This annual event has long been documented by Sony. This year’s, on June 15 at the usual venue of Schloss Schönbrunn, is very well recorded for an outside broadcast, the orchestra in close profile and the audience’s applause suitably ethereal.
The first work is Beethoven’s Leonore No.3 Overture, measured and weighty if a little short on theatrical tension, with the ‘warning’ trumpet calls lacking distance, and unexpected crescendo dynamics on the final timpani roll. Farewell Waltz by Mykola Lysenko is a charming discovery, a bittersweet, nicely lilting piece – lovely clarinet solo – which is in the manner of Glazunov’s Concert Waltzes; less successful is the over-long uningratiating (decadent and strident) Tango by Arturs Maskats; the scoring includes harpsichord (shades of Schnittke) and accordion.
Gautier Capuçon is heard in two pieces, well-balanced with the orchestra, Saint-Saëns’s First Cello Concerto, Capuçon commendably virtuosic and lyrically shapely/affectionate, and the soulful Melody by Myroslav Skoryk.

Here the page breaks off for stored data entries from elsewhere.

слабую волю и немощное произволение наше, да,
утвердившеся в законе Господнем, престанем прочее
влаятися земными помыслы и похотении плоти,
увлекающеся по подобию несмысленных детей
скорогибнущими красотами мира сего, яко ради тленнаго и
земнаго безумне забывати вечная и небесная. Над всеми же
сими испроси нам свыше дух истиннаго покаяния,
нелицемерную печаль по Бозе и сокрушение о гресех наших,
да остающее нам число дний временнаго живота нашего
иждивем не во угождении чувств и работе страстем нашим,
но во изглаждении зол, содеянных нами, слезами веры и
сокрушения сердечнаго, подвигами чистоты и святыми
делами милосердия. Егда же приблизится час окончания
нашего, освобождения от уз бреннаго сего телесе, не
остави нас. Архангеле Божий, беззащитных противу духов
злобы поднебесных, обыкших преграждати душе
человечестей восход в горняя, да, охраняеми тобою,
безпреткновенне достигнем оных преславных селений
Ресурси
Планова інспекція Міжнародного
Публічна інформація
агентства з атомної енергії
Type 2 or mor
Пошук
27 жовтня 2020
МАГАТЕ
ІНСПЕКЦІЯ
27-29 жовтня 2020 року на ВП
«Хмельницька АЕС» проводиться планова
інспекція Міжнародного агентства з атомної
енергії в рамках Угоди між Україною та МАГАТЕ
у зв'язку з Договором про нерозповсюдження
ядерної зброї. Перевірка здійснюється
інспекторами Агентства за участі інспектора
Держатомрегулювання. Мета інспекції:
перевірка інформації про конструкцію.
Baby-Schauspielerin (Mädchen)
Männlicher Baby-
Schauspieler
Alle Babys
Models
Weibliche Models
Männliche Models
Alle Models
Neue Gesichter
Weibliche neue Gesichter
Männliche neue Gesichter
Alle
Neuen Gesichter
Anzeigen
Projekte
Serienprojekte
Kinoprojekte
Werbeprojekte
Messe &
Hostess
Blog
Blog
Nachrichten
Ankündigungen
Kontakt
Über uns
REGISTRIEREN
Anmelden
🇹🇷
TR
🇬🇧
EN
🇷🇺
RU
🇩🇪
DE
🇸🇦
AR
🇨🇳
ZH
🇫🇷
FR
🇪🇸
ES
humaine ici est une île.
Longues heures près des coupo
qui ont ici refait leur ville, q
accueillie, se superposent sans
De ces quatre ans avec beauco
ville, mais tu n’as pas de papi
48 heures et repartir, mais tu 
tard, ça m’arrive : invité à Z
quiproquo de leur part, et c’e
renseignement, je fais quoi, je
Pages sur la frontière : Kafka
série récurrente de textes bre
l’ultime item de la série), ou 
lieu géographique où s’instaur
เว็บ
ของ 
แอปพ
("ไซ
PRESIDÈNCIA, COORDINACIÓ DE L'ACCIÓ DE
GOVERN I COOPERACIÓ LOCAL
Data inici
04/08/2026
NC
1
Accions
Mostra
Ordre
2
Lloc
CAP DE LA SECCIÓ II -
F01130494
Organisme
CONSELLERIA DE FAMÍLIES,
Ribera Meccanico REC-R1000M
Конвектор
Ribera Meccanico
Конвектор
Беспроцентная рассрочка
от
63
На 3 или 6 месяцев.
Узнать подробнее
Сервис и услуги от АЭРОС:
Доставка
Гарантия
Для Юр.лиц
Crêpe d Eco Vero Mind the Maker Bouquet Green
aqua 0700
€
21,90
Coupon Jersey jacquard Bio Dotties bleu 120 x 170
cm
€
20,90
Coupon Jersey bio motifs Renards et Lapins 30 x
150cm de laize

Disc Two includes a couple of operatic overtures: Rossini’s The Thieving Magpie and Smetana’s The Bartered Bride: the former bubbly but following an impactful opening by the antiphonal side drums these instruments do not break through enough in tuttis; and it’s good to hear the Smetana not rushed though, the lady still getting to the church on time. With George Enescu’s Romanian Rhapsody No.1 it’s clear that Andris Nelsons is not a native given he rather contrives the opening measures and is less than fiery later; whereas, on home ground, Celibidache in Bucharest http://www.colinscolumn.com/lets-lighten-the-mood-and-scintillate-to-celibidache-conducting-enescus-first-romanian-rhapsody/ (amazing; treasured footage) and Silvestri (Vienna) viewed the landscape first-hand, sang the songs and danced the dances like the locals they were – yet time to give an honourable mention for Previn’s LSO version – and I’m not entirely convinced that the soul of a Dvořák Slavonic Dance (the second of the Opus 72 set) is found; rather glossy. However, the concert closes on a high with Johann Strauss II’s Wiener Blut waltz: this is, after all, the Vienna Philharmonic. Sony Classical 19658717502 (2 CDs). Also DVD and Blu-ray.